*** Opening INFORMATION SHOWN ***

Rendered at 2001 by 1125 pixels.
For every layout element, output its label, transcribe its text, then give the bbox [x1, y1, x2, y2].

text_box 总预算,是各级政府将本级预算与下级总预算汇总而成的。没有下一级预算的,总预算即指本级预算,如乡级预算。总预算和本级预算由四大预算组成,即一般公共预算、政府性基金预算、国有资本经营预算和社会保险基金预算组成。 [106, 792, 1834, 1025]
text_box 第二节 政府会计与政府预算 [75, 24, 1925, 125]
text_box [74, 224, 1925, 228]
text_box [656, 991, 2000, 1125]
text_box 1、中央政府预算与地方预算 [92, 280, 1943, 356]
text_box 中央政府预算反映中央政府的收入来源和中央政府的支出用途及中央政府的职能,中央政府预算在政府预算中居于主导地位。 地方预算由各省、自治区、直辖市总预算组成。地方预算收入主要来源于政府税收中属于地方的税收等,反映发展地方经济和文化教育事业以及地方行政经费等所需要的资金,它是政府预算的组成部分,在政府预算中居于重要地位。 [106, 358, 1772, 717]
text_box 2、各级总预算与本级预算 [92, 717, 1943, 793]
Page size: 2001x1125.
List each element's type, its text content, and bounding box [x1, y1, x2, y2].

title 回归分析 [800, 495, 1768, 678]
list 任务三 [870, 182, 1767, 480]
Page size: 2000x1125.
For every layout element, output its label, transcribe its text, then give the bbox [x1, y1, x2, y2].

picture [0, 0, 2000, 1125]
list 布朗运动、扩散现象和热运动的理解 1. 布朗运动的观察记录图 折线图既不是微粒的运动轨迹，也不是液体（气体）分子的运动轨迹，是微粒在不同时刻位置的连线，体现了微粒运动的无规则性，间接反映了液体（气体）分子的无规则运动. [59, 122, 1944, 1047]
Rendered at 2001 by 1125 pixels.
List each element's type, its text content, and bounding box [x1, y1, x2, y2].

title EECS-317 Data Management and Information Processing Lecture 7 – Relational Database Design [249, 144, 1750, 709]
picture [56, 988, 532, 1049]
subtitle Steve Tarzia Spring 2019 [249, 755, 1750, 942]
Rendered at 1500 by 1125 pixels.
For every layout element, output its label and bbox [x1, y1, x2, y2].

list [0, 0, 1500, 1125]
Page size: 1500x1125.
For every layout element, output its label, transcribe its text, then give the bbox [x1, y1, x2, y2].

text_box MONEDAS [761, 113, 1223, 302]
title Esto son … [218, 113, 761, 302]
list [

*** Closing INFORMATION SHOWN ***

*WHAT THE EXERCISE ASKS:* Go through the data and gather every line that holds "Page".

*SOLUTION BELOW:*
Page size: 2001x1125.
Page size: 2000x1125.
Page size: 1500x1125.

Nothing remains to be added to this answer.